**Exercise text:**
>>>

Alzheimer's: Diet 'can stop brain shrinking'
- 29 December 2011
- From the section Health
A diet rich in vitamins and fish may protect the brain from ageing while junk food has the opposite effect, research suggests.
Elderly people with high blood levels of vitamins and omega 3 fatty acids had less brain shrinkage and better mental performance, a Neurology study found.
Trans fats found in fast foods were linked to lower scores in tests and more shrinkage typical of Alzheimer's.
A UK medical charity has called for more work into diet and dementia risk.
The best current advice is to eat a balanced diet with plenty of fruit and vegetables, not smoke, take regular exercise and keep blood pressure and cholesterol in check, said Alzheimer's Research UK.
The research looked at nutrients in blood, rather than relying on questionnaires to assess a person's diet.
US experts analysed blood samples from 104 healthy people with an average age of 87 who had few known risk factors for Alzheimer's.
They found those who had more vitamin B, C, D and E in their blood performed better in tests of memory and thinking skills. People with high levels of omega 3 fatty acids - found mainly in fish - also had high scores. The poorest scores were found in people who had more trans fats in their blood.
Trans fats are common in processed foods, including cakes, biscuits and fried foods.
The researchers, from Oregon Health and Science University, Portland; Portland VA Medical Center; and Oregon State University, Corvallis, then carried out brain scans on 42 of the participants.
They found individuals with high levels of vitamins and omega 3 in their blood were more likely to have a large brain volume; while those with high levels of trans fat had a smaller total brain volume.

<<<

**Parts of the exercise:**
1. Answer these questions about the article on diet and brain shrinkage:
(a) How many healthy people gave blood samples, and what was their average age?
(b) Which fatty acids does the article say are found mainly in fish?
(c) On how many of the participants did the researchers carry out brain scans?
2. Can you extend the article on diet and brain shrinkage from its final sentence?
The entries after this point are separate material, apart from the article on diet and brain shrinkage.

Transcribed page contents

>>>

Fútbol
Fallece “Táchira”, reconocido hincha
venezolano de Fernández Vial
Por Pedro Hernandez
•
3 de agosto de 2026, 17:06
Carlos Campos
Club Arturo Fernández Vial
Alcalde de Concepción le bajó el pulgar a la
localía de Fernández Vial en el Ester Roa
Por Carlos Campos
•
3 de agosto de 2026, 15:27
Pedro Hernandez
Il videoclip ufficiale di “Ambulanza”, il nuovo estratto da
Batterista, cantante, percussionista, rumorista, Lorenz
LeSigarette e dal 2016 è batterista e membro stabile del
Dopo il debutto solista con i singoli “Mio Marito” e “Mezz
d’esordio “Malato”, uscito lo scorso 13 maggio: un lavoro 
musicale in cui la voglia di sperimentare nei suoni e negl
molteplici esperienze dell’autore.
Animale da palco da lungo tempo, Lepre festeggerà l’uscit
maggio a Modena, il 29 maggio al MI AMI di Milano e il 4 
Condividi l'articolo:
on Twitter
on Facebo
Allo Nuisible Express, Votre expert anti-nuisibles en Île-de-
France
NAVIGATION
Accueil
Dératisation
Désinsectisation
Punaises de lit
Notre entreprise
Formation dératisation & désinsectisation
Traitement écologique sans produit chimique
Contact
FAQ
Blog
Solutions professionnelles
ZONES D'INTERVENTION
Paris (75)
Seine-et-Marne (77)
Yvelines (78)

<<<
>>>

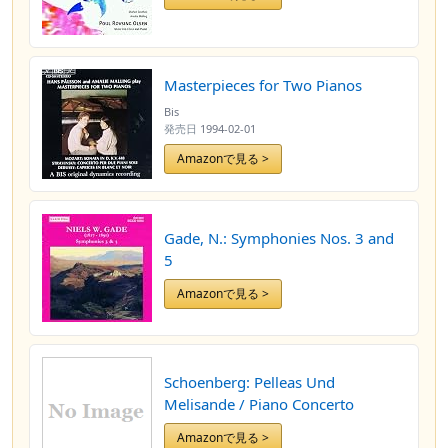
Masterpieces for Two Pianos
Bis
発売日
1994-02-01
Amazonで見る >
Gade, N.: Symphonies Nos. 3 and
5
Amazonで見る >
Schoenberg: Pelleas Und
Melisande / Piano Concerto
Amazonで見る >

<<<

**Results for the exercise:**
1.
(a) 104 people, with an average age of 87.
(b) Omega 3 fatty acids.
(c) 42.

2.
Study author Gene Bowman of Oregon Health and Science University said: "These results need to be confirmed, but obviously it is very exciting to think that people could potentially stop their brains from shrinking and keep them sharp by adjusting their diet."
Co-author Maret Traber of the Linus Pauling Institute at Oregon State University said: "The vitamins and nutrients you get from eating a wide range of fruits, vegetables and fish can be measured in blood biomarkers.
"I'm a firm believer these nutrients have strong potential to protect your brain and make it work better."
Commenting on the study, Dr Simon Ridley, head of research at Alzheimer's Research UK, said:
"One strength of this research is that it looked at nutrients in people's blood, rather than relying on answers to a questionnaire.
"It's important to note that this study looked at a small group of people with few risk factors for Alzheimer's disease, and did not investigate whether they went on to develop Alzheimer's at a later stage.
"There is a clear need for conclusive evidence about the effect of diet on our risk of Alzheimer's, which can only come from large-scale, long-term studies."